AI Article Synopsis

  • This study explores the role of various DNA-damage response (DDR) genes beyond BRCA1/2 in ovarian cancer treatment, specifically focusing on poly(ADP-ribose) polymerase inhibitors (PARPi).
  • Whole-exome sequencing of patients with high-grade serous adenocarcinoma and clear cell carcinoma revealed 42 genetic variants across 28 DDR genes, highlighting the complexity of genetic alterations in ovarian cancer.
  • The findings suggest these variants may serve as biomarkers to predict response to treatments and could improve understanding of disease progression based on disrupted DDR pathways.

Article Abstract

Background/aim: Several clinical trials have investigated homologous recombination deficiency and BRCA1/2 status to select ovarian cancer patients for treatment with poly(ADP-ribose) polymerase-inhibitors (PARPi), but less attention has been given to other DNA-damage response (DDR) pathways. Therefore, we investigated somatic single/multiple nucleotide variants and small insertions/deletions in exonic and splice-site regions of 356 DDR genes to examine whether genes other than BRCA1/2 are altered.

Materials And Methods: Whole-exome sequencing data from eight high-grade serous adenocarcinoma (HGSC) and four clear cell carcinoma (oCCC) patients were analyzed.

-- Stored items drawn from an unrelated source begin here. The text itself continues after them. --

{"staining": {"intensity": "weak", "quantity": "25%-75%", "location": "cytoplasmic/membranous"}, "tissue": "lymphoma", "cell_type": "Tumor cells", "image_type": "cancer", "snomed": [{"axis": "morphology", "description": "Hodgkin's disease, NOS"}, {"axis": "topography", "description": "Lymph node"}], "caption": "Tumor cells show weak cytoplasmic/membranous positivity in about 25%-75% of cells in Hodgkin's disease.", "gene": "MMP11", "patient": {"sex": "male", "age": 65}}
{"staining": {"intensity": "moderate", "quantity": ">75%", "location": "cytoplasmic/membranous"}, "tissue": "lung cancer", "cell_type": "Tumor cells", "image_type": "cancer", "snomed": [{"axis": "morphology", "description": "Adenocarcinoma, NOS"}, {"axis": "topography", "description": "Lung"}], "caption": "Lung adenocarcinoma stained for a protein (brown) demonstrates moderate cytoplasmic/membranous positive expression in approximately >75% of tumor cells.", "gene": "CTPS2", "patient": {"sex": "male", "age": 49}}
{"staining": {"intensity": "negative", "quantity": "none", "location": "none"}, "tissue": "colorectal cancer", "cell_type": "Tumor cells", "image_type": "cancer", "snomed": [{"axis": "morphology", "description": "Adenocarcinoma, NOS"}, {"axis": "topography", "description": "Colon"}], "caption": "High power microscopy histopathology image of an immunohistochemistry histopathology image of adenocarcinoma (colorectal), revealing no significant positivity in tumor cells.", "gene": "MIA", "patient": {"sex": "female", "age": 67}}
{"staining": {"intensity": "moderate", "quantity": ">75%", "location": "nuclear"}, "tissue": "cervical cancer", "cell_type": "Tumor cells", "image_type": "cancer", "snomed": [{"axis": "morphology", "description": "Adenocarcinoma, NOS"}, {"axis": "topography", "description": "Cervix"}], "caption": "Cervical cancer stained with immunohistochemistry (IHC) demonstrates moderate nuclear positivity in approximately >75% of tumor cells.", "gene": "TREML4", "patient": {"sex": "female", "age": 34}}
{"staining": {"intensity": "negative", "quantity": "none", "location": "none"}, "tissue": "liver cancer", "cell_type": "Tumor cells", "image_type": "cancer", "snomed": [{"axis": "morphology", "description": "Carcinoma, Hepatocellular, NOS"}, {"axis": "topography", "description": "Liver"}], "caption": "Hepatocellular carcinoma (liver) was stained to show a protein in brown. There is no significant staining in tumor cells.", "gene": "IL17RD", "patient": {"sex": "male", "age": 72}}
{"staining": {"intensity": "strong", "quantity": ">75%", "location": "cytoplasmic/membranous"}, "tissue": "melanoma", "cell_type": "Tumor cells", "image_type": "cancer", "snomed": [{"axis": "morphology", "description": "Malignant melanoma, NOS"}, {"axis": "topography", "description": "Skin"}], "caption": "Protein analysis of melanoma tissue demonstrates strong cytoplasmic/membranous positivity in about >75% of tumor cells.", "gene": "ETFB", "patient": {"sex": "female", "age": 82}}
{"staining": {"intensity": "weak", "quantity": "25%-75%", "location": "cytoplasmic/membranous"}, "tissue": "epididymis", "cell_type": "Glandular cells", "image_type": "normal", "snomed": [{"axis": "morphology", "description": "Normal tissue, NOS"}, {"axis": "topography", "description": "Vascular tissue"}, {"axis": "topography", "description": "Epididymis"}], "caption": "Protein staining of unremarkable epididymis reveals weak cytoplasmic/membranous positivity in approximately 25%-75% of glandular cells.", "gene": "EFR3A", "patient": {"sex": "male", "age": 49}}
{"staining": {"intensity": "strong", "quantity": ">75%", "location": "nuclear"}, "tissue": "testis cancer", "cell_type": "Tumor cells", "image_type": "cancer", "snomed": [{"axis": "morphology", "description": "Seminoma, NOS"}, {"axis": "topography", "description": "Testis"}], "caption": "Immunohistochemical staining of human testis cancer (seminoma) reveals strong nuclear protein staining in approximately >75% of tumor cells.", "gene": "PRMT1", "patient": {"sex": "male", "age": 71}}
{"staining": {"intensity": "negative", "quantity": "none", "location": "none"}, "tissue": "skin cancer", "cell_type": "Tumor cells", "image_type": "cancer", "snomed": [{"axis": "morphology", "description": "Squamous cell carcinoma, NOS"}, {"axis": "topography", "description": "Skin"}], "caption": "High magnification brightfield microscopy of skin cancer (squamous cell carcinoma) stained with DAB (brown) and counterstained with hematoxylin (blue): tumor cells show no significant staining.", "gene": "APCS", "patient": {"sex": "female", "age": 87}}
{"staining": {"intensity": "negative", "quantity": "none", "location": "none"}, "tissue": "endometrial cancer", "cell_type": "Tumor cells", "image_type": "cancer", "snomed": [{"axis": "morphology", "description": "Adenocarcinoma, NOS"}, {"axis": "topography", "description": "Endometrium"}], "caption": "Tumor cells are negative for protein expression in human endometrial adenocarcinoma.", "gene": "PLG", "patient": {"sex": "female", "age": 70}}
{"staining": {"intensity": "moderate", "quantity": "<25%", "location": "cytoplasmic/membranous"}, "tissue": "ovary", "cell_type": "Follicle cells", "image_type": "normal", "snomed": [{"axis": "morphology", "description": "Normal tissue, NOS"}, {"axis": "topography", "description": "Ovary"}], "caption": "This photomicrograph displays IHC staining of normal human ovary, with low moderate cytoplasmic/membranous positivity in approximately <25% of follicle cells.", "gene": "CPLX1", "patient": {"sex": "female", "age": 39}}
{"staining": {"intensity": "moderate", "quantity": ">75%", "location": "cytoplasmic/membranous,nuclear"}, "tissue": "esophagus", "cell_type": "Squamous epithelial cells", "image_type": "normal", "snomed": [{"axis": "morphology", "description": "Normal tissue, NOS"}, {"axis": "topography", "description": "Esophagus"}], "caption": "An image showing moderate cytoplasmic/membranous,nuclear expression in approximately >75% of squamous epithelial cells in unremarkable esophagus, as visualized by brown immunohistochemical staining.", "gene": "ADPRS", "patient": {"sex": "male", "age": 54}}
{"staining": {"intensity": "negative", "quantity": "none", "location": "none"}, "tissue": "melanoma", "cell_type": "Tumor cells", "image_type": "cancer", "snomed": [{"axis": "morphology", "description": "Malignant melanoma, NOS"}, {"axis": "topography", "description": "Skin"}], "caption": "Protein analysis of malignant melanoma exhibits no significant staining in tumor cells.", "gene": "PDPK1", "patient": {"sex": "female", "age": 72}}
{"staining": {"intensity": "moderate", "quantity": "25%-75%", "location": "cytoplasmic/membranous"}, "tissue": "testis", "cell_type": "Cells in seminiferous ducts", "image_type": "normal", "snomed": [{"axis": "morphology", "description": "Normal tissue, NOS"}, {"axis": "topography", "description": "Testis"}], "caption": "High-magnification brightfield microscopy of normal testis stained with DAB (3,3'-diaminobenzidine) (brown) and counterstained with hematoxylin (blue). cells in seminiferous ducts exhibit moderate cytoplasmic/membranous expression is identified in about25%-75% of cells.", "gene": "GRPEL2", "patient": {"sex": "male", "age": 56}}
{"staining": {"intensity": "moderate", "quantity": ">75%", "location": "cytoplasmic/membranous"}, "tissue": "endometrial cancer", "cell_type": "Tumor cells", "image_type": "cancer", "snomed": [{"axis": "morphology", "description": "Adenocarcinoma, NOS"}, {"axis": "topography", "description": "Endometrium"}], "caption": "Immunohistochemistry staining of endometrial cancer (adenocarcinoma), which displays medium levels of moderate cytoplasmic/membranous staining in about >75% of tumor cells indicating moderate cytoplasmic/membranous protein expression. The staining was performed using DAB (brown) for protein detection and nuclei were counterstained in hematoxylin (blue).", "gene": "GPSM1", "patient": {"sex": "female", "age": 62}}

Results: Forty-two variants (pathogenic, likely pathogenic or variants of uncertain significance) in 28 genes from DDR pathways were identified. Seven out of nine TP53 variants were previously described in The Cancer Genome Atlas Ovarian Cancer; other variants were found in 23 out of 28 unique genes, whereas no variants were reported in FAAP24, GTF2H4, POLE4, RPA3, and XRCC4.

Conclusion: As the identified variants were not only limited to well-known TP53, BRCA1/2, and HR-associated genes, our study might contribute to the better understanding of which DDR pathways potentially influence disease progression. Moreover, they may display a potential role as biomarkers to predict platinum-based chemotherapy or PARPi treatment response or disease progression, as differences in disrupted DDR pathways were observed between patients with long and short overall survival in HGSC and oCCC groups.